TRY IT:
Copy nothing but the lines below running from the line containing "40: (61, 351, 2.57)" through the line containing "48: (754, 104, 11.80)", both end lines included.

SUPPLIED RECORDS:
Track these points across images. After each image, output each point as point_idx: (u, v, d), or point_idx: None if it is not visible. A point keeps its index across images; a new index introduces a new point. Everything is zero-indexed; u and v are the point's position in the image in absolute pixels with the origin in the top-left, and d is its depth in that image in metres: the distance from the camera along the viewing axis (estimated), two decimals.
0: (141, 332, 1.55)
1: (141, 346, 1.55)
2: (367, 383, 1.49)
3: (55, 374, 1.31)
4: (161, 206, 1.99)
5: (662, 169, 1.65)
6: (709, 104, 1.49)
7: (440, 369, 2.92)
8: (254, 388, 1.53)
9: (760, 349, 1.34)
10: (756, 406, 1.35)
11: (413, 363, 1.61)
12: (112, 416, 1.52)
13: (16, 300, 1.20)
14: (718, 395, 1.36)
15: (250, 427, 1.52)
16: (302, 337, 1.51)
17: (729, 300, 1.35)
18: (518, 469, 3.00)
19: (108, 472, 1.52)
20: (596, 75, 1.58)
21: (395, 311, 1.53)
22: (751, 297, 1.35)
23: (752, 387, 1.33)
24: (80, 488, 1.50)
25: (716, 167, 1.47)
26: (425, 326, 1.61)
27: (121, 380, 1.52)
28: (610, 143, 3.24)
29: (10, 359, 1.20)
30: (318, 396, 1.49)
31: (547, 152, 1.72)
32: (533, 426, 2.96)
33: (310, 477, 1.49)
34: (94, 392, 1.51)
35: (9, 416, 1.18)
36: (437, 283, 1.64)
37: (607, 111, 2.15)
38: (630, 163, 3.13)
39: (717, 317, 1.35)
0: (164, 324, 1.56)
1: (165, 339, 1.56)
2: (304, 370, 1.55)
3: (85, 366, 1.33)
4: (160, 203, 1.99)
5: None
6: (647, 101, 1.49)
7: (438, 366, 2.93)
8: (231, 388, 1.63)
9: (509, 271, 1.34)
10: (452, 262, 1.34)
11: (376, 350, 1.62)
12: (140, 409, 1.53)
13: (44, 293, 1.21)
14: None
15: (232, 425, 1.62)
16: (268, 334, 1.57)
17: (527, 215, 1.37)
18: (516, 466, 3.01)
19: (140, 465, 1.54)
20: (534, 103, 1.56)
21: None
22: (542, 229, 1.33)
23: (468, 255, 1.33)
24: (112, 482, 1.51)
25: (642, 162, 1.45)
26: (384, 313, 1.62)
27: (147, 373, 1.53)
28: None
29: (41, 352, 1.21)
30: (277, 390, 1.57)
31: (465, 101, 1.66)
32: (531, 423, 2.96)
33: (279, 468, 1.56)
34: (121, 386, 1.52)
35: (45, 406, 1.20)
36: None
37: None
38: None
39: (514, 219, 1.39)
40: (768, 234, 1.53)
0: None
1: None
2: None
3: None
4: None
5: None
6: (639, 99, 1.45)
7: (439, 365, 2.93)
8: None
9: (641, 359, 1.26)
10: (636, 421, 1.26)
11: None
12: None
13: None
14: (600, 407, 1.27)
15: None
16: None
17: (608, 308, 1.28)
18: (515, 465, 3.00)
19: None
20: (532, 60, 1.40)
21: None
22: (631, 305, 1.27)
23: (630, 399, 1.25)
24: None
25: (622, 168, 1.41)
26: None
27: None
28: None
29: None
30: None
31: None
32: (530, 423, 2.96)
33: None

--

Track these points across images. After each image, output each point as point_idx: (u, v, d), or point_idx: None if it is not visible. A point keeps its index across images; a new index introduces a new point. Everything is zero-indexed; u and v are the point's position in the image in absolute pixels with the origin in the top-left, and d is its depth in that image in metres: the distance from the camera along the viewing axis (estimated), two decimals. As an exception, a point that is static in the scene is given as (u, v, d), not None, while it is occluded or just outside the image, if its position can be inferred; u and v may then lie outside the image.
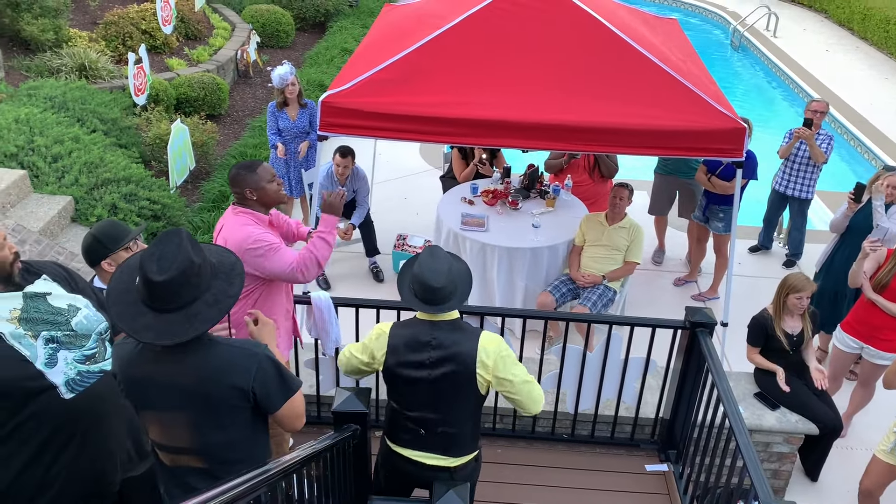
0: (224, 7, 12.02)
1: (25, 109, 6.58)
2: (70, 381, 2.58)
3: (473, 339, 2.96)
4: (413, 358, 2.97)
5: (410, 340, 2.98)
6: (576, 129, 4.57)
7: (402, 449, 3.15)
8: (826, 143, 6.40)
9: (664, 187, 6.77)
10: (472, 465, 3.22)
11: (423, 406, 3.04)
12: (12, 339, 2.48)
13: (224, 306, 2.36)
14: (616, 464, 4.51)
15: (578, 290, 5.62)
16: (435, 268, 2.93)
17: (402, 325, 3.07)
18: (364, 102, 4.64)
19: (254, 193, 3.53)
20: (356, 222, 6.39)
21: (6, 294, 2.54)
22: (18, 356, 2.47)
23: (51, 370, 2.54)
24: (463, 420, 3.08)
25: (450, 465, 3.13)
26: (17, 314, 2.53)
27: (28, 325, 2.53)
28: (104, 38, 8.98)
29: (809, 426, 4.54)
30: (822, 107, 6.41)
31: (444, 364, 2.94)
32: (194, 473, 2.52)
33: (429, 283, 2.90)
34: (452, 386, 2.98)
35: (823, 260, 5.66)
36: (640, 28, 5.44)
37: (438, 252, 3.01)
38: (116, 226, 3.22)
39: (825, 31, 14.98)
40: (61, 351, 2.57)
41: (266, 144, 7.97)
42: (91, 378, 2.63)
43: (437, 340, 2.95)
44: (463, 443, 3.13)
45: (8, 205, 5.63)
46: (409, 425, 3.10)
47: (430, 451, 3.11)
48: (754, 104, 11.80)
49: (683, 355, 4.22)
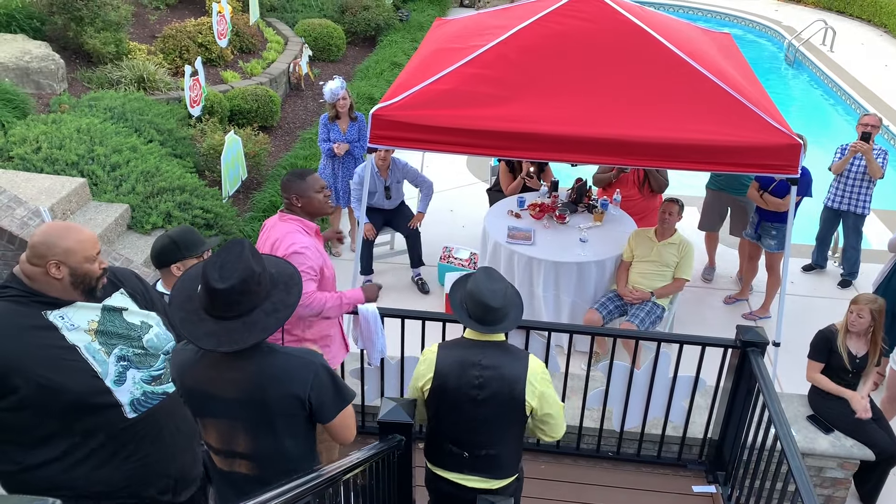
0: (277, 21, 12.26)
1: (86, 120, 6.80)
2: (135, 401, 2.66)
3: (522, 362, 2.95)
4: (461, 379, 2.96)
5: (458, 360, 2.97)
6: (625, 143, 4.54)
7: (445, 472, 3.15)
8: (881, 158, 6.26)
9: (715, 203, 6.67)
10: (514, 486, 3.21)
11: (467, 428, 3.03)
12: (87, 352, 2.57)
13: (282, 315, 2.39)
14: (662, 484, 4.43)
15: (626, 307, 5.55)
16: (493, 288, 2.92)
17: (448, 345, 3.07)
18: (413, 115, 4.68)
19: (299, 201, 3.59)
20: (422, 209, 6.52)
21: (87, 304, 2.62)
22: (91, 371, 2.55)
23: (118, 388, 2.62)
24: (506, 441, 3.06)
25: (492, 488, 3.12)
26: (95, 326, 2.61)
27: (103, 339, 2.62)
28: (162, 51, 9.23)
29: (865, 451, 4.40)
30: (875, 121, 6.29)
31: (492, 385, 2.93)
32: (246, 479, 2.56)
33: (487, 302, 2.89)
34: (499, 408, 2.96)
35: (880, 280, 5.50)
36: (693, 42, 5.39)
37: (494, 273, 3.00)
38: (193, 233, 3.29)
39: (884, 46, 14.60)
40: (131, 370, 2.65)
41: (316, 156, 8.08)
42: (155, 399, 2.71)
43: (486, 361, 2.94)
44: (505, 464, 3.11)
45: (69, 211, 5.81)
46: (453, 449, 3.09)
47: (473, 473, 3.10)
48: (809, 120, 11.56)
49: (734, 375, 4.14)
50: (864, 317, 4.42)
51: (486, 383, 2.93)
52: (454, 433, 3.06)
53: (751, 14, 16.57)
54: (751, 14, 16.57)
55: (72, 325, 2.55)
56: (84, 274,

ANSWER FOR THE TASK:
40: (61, 351, 2.57)
41: (266, 144, 7.97)
42: (91, 378, 2.63)
43: (437, 340, 2.95)
44: (463, 443, 3.13)
45: (8, 205, 5.63)
46: (409, 425, 3.10)
47: (430, 451, 3.11)
48: (754, 104, 11.80)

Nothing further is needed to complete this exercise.